I posted this same thing in the intros, but...
Hello!
I am a 33 year-old stay-at-home-mom. My weight issues started after I had my first child in 1996. Before then, through college, I hung around the 125-130 range. Perhaps a touch overweight, but for my frame type (between med & large) it wasn't too bad. I was usually about an 8 in those years. In the summers I would lose weight due to increased activity, so could get down to around 120. The summer before my senior year I was down to between 115 & 120, and was in a size 6.
The day before my son was born, I weighed 158 lbs. After he was born I was down to 142 and in a size 12. Still not too bad, but I started to gain weight over the years. If I could have just lost that 12-20 lbs back then I may have done okay. By 1999 I was I think up to between 185 & 190.
We had trouble conceiving a second time, and by the time we did in 2003, I was 196. I only gained 8 lbs in my second pregnancy, ending it at 204. Immediately after our daughter's birth I was down to 187. Again, if I could have just continued to lose, I might have made out better, but now the weight has continued to go up.
At the end of Feb. 2006 my husband & I started a healthier eating & exercise regimen. Just mild exercise, but it was still exercise. At the time of starting, I was up to 202.
Then in April 2006, I had gotten down to about 194. Then I learned that I was expecting again after an OB/GYN visit due to extreme bouts of pain and some other symptoms. At first I was elated, but the negative symptoms continued. A week later I learned why, and that is because the baby was in my left tube and the tube had ruptured. I had to have emergency surgery and ended up with a large incision and a rather lengthy recovery time (for me).
Whenever I calculated the time of conception, I realized it coincided pretty well with when we started our healthy regimen.

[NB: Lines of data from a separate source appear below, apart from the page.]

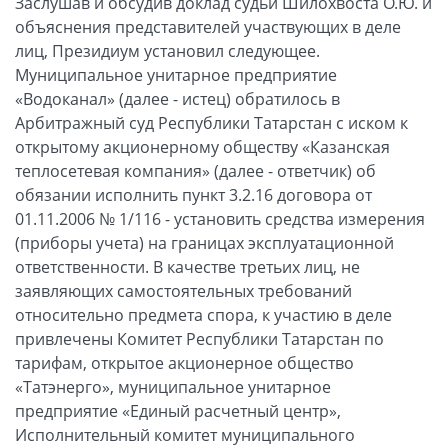
Заслушав и обсудив доклад судьи Шилохвоста О.Ю. и
объяснения представителей участвующих в деле
лиц, Президиум установил следующее.
Муниципальное унитарное предприятие
«Водоканал» (далее - истец) обратилось в
Арбитражный суд Республики Татарстан с иском к
открытому акционерному обществу «Казанская
теплосетевая компания» (далее - ответчик) об
обязании исполнить пункт 3.2.16 договора от
01.11.2006 № 1/116 - установить средства измерения
(приборы учета) на границах эксплуатационной
ответственности. В качестве третьих лиц, не
заявляющих самостоятельных требований
относительно предмета спора, к участию в деле
привлечены Комитет Республики Татарстан по
тарифам, открытое акционерное общество
«Татэнерго», муниципальное унитарное
предприятие «Единый расчетный центр»,
Исполнительный комитет муниципального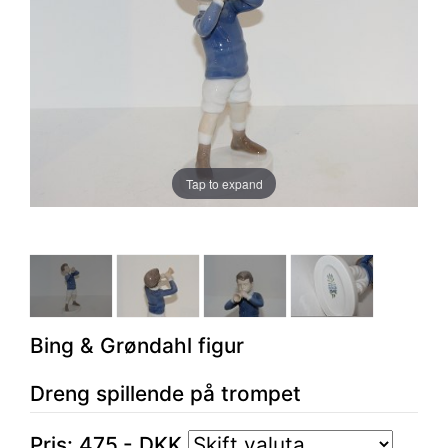
Tap to expand
Bing & Grøndahl figur
Dreng spillende på trompet
Pris:
475
,-
DKK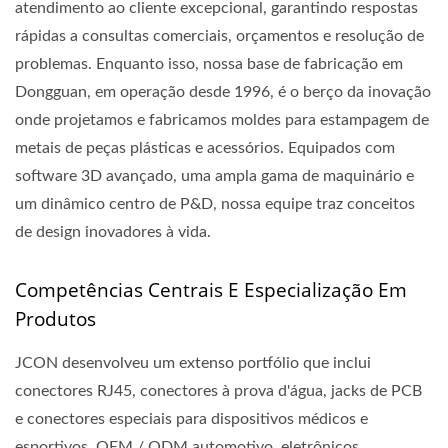
atendimento ao cliente excepcional, garantindo respostas
rápidas a consultas comerciais, orçamentos e resolução de
problemas. Enquanto isso, nossa base de fabricação em
Dongguan, em operação desde 1996, é o berço da inovação
onde projetamos e fabricamos moldes para estampagem de
metais de peças plásticas e acessórios. Equipados com
software 3D avançado, uma ampla gama de maquinário e
um dinâmico centro de P&D, nossa equipe traz conceitos
de design inovadores à vida.
Competências Centrais E Especialização Em
Produtos
JCON desenvolveu um extenso portfólio que inclui
conectores RJ45, conectores à prova d'água, jacks de PCB
e conectores especiais para dispositivos médicos e
esportivos, OEM / ODM automotivo, eletrônicos,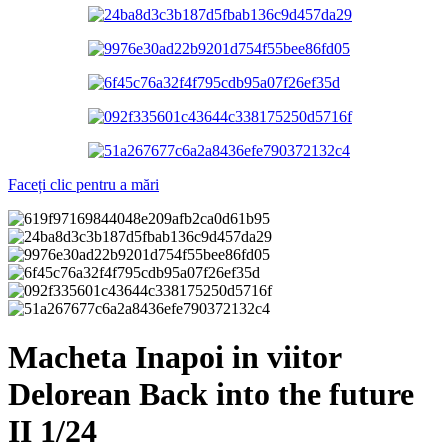
Faceți clic pentru a mări
Macheta Inapoi in viitor
Delorean Back into the future
II 1/24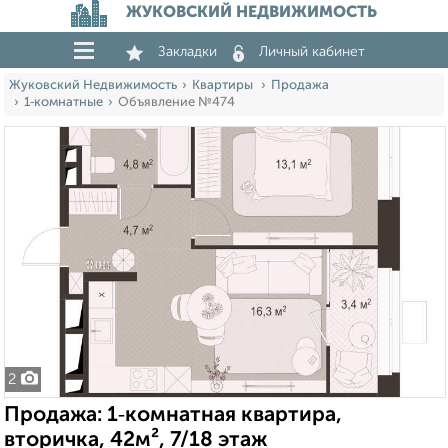
ЖУКОВСКИЙ НЕДВИЖИМОСТЬ
Закладки
Личный кабинет
Жуковский Недвижимость
Квартиры
Продажа
1‑комнатные
Объявление №474
2
Продажа: 1‑комнатная квартира,
вторичка, 42м², 7/18 этаж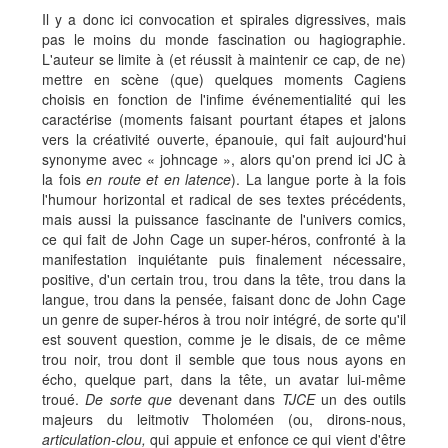
Il y a donc ici convocation et spirales digressives, mais
pas le moins du monde fascination ou hagiographie.
L'auteur se limite à (et réussit à maintenir ce cap, de ne)
mettre en scène (que) quelques moments Cagiens
choisis en fonction de l'infime événementialité qui les
caractérise (moments faisant pourtant étapes et jalons
vers la créativité ouverte, épanouie, qui fait aujourd'hui
synonyme avec « johncage », alors qu'on prend ici JC à
la fois
en route et en latence
). La langue porte à la fois
l'humour horizontal et radical de ses textes précédents,
mais aussi la puissance fascinante de l'univers comics,
ce qui fait de John Cage un super-héros, confronté à la
manifestation inquiétante puis finalement nécessaire,
positive, d'un certain trou, trou dans la tête, trou dans la
langue, trou dans la pensée, faisant donc de John Cage
un genre de super-héros à trou noir intégré, de sorte qu'il
est souvent question, comme je le disais, de ce même
trou noir, trou dont il semble que tous nous ayons en
écho, quelque part, dans la tête, un avatar lui-même
troué.
De sorte que
devenant dans
TJCE
un des outils
majeurs du leitmotiv Tholoméen (ou, dirons-nous,
articulation-clou,
qui appuie et enfonce ce qui vient d'être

That discouraged me because I didn't know if the weight loss (only about 2.5 lbs a week) was due to our healthy living or being pregnant and not knowing it.
Between the emotions following the loss of the baby, the physical recovery, and then the discouragement about how the weight loss occurred, I wasn't ready to start anything again until the end of this March. By that time there were moments when the scale read 210. I knew I had to do something. I might not have a tiny frame, but that is still WAY too much.
Here is where I am having problems. Last year, I was following a modified Eating for Life thing (didn't follow the Body for Life exercise regimen, but exercised). I never felt deprived or hungry. I always felt that we were doing healthy things, and the idea of a "free day" was a comfort. It really felt like something I could stick to
But this year, I was sucked in by the wonderful reports from those who have used South Beach. While for the longest time I thought I couldn't manage low-carb, reports of up to 14 lbs lost in the first two weeks made me think maybe I could.
I first started on March 30 at 208 lbs, and only made it until April 2. I was sick of nothing but eggs for breakfast and salads for lunch. I was tired of all the time I had to spend in the kitchen, between preparing the foods and cleaning up, and all the money I had to spend. And I missed fruit. And it was before Easter, probably not the best time to start. So we decided to wait until April 16. I started again on April 16, back at 208 lbs, and made it this time until April 20, ending at about 205 lbs. I had even modified things so that I was eating SB Phase 1 foods, but not exactly what was in the 2 week plan in the book. But I got to the 20th and really wanted pizza for dinner, and that's what we had.
In this time, I had also been looking at "You: On a Diet" which seemed very nutritionally sound, and like something I could stick with easier. So I started that this past Monday, April 23. Only problem--I started to gain weight back! That discouraged me right away, so I quit that.
So now I don't know what to do. I'm still tempted to try South Beach once again to jump start things, but I feel I'm jumping all over the place here. I wonder if starting Eating for Life again would make a difference. It seemed like such a liveable plan. With the others, you have to cut so very many things out and you pretty much shouldn't make mistakes, because the weight comes right back on.
I have about 85 lbs to lose. That's a lot. It has piled on over the course of about 10 years or so, but I don't want to take 10 years to lose it. Every year my husband & I talk about how we want to lose weight by his family reunion in July, but we never do. A friend of mine is also getting married at the end of July. I am enough of a realist to know that it would be very risky to try to lose everything in just a couple months. But it does seem that about a 2 lb a week loss would be reasonable, and would start to make me feel better, too.
I just really need support here. I don't know what is going to work for me!!


you are really going to find lots of support and great friends!